In the video, Alissa asks her son if he needs help doing certain tasks, like picking out his clothes and brushing his hair, and models her actions after his responses.
She also asks permission before hugging her son and uses his verbal cues for other physical situations like tickling. For example, she stops tickling immediately when he tells her to stop.
Alissa also shared how she practices body autonomy with her younger son while she changes his diapers. In the video, she communicates with him and explains what she's doing so he doesn't feel like "a passive observer."
Alissa's TikToks currently have over 7 million views and have opened an interesting conversation in the comments around parents and boundaries. Many people praised her for this method, saying they plan to use it on their children in the future.
Alissa told BuzzFeed that she learned about consensual care tasks in caregiving during her early childhood education curriculum at Illinois State University. "Throughout my years of working with children, I had time to practice these skills and activities to see what worked and what didn’t work. It made sense to me to carry over the same methods to my own children. I believe teaching children consent and body boundaries should be one of the very first things they learn in the world."
She splits her parenting tasks into "must-do care tasks" and "may-do care tasks," which differ in how she approaches them with her sons. "Must-do care tasks have to be done, but you can give them controlled choices within them so the child has some options and thinks they’re in control of their body in SOME way, and the task is completed."
"For example, if it’s time to brush their teeth, I’ll say, 'Would you like to brush now or in five minutes?' They feel they have autonomy over their body, we both feel it was a consented task, and I’m happy because my children are cared for."
"A lot of people ask me what I do when they say no still after the five minutes. ... That’s when I remind them of the deal we made, and why it’s important for their body to do the task. If that still doesn’t work, then I recommend parents doing whatever their normal go-to would be for discipline or redirection. For my sons, I may just redirect them and distract with a different activity for a few minutes and then take them to brush their teeth. It may be loss of a privilege, it may be brushing your teeth together to motivate them, or it may be a 'time in' for a few minutes.

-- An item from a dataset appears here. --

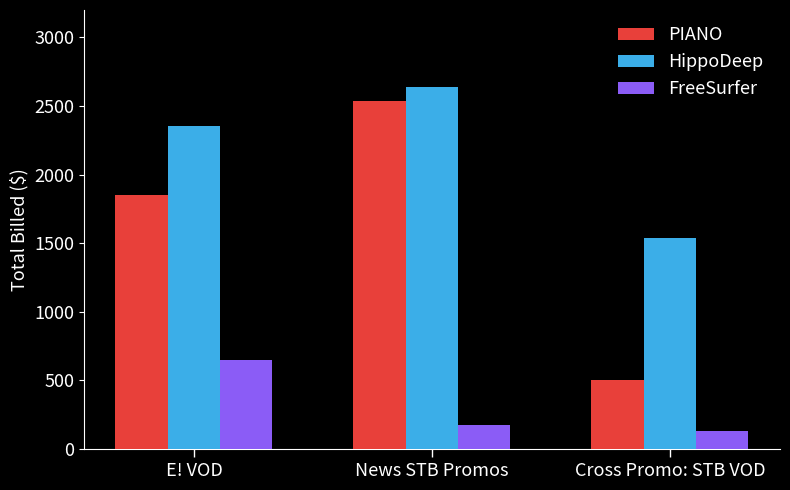

What is the difference between the highest and lowest values at News STB Promos?

2460.4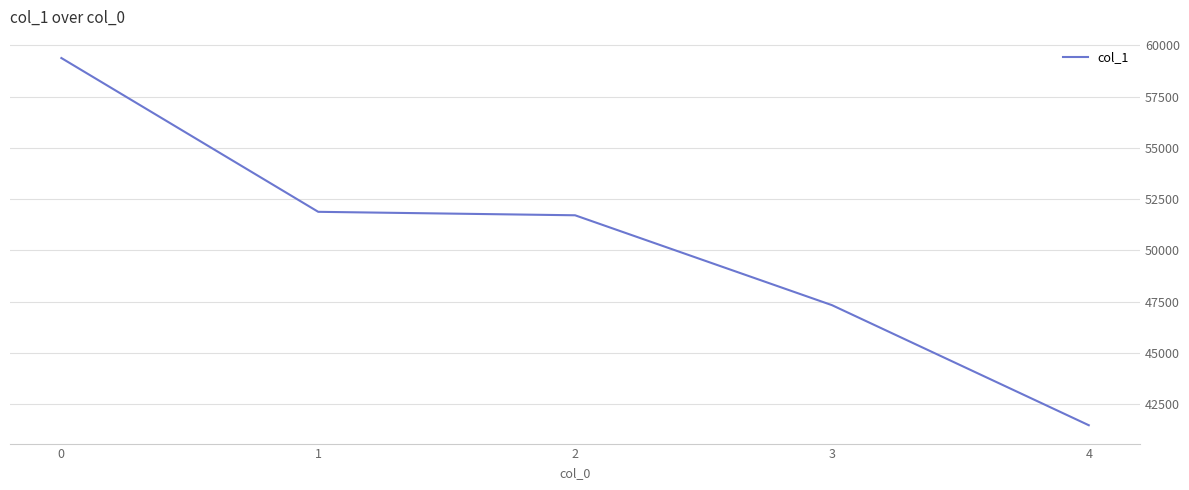

The value at 4 is 41461. True or false?

True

Lots of options, but you have to do what’s effective for your child, since all are unique."
When it comes to "may-do care tasks," she offers more wiggle room and autonomy. "I would ask first before doing [those] because they aren’t completely necessary! Does your daughter REALLY need to have a bow in her hair if she doesn’t want it, just because it looks cute?"
And one area that Alissa finds non-negotiable when it comes to consent: physical touch.
"I think consent during the physical touch like hugs or tickling is imperative for all ages (except hugging babies, of course, since they need that nurturing). I think all adults can agree that there was some time in their lives that they did not want to be tickled, and even when they told the person to stop tickling, they didn’t. And it was a terrible feeling, they felt like they weren’t in control of their bodies. So, ask children first if you can hug them, if you can tickle them, etc. And if they say stop, STOP! We want to have them understand boundaries of their own bodies and others."